INVESTORS PLEASE NOTE
The details of the allocation made will be hosted on the website of Registrar to the Issue, Link Intime India Private Limited at www.linkintime.co.in

All future correspondence in this regard may kindly be addressed to the Registrar to the Issue quoting full name of the First/ Sole applicant, Serial number of the bid-cum-application form, number of equity shares bid for, name of the Member of the Syndicate, place where the bid was submitted and payment details at the address given below:

Link Intime India Private Limited
C-13, Pannalal Silk Mills Compound
L. B. S. Marg, Bhandup (West), Mumbai 400 078
Tel.: (91 22) 2596 7878 Fax: (91 22)25960329
Email ID: speciality.ipo@linkintime.co.in

Place: Mumbai
Date : May 28, 2012
For Speciality Restaurants Limited
Sd/-
V. S. Satyamoorthy
Company Secretary and Compliance Officer

THE LEVEL OF SUBSCRIPTION SHOULD NOT BE TAKEN TO BE INDICATIVE OF EITHER THE MARKET PRICE OF THE EQUITY SHARES ON LISTING OR THE BUSINESS PROSPECTS OF SPECIALITY RESTAURANTS LIMITED.

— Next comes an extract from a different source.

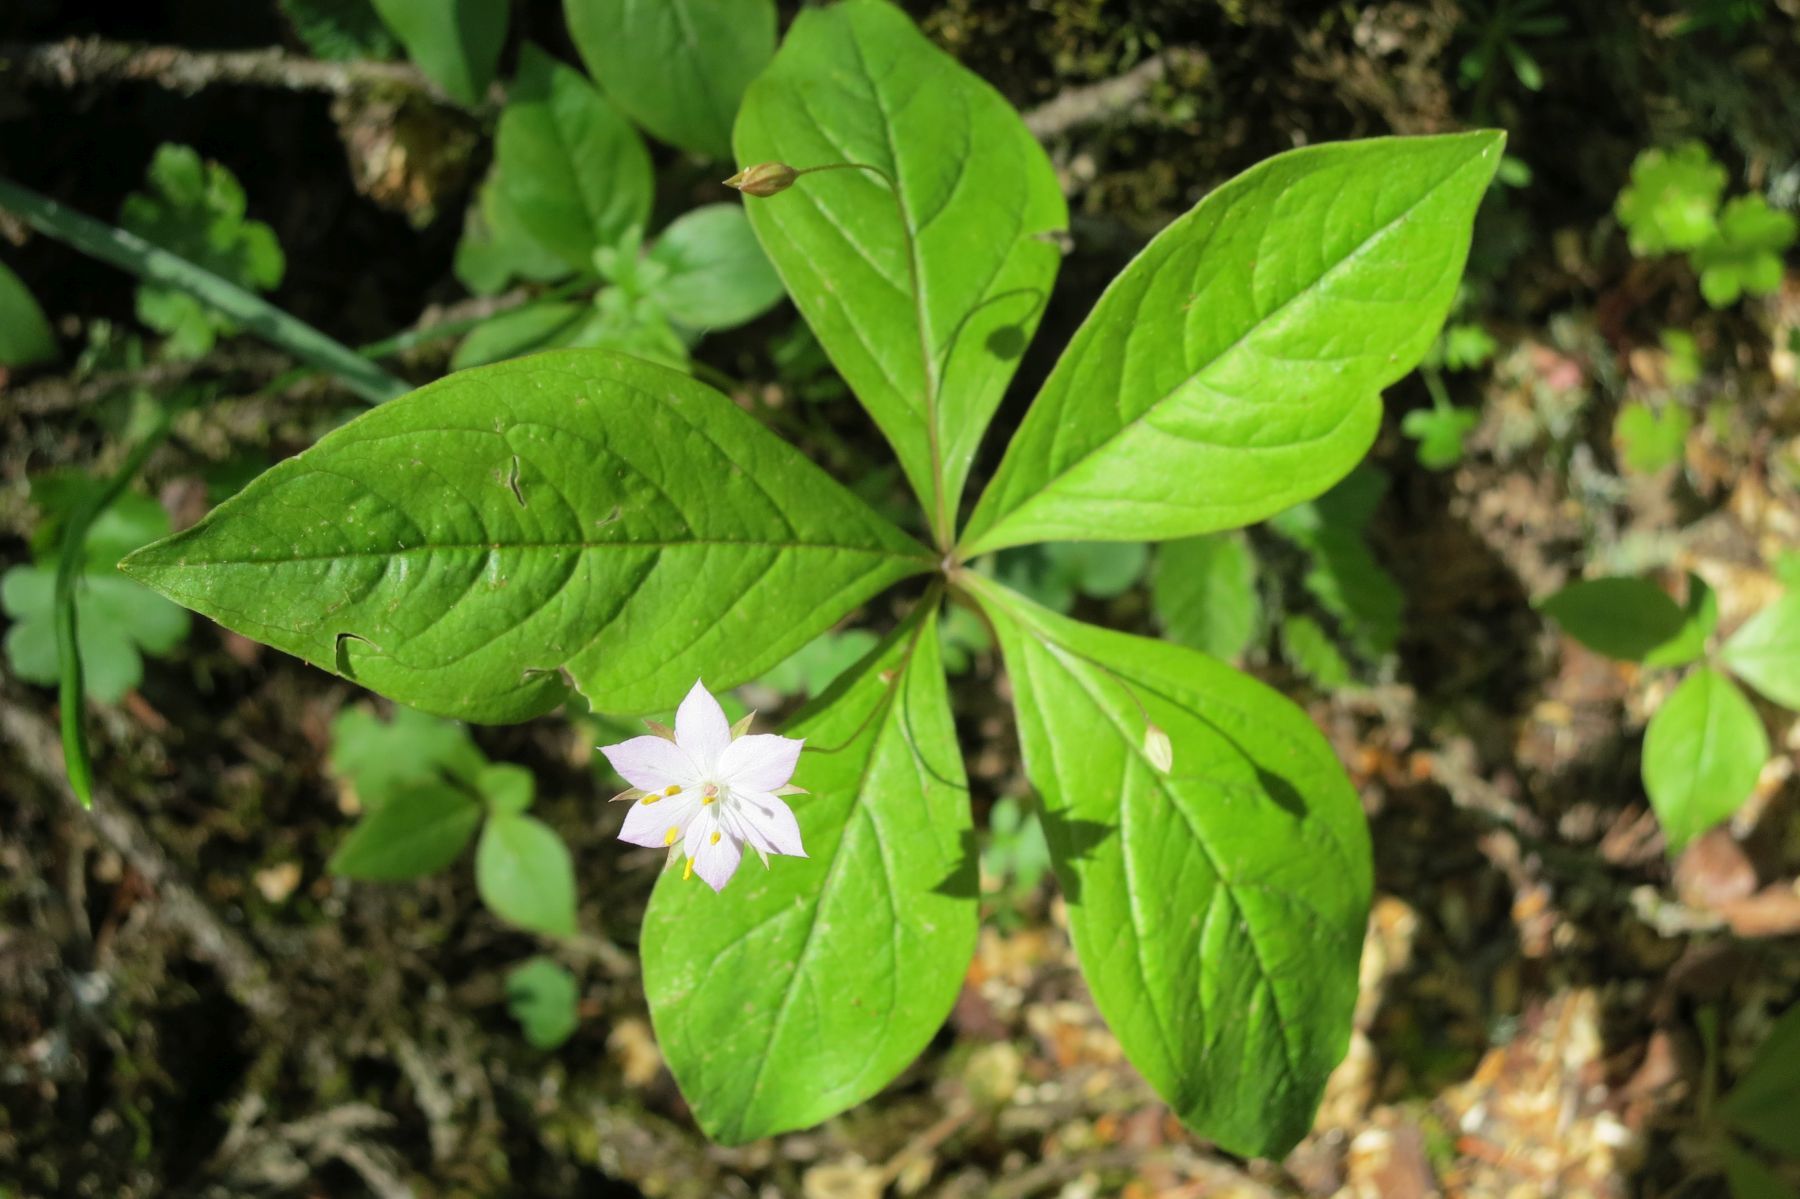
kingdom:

Note: All capitalized terms used and not defined herein shall have the respective meanings assigned to them in the Prospectus. Speciality Restaurants Limited (the "Company") has filed the Prospectus with Registrar of Companies, West Bengal. The Prospectus is available on the website of SEBI at www.sebi.gov.in and on the website of Book Running Lead Manager at www.investmentbank.kotak.com. Investors should note that investment in equity shares involves a high degree of risk and for details relating to the same, see section titled 'Risk Factors' on page 13 of the Prospectus. This document is not an offer of securities in the Unites States or elsewhere. This document has been prepared for publication in India and is not for publication or distribution, directly or indirectly, in or into the United States, Australia, Canada or Japan. The equity shares of the Company are not being registered under the U. S. Securities Act of 1933, as amended (the "U. S. Securities Act"), and may not be offered or sold within the United States, except pursuant to an exemption from, or in a transaction not subject to, the registration requirements of the U. S. Securities Act and applicable U. S. state securities laws.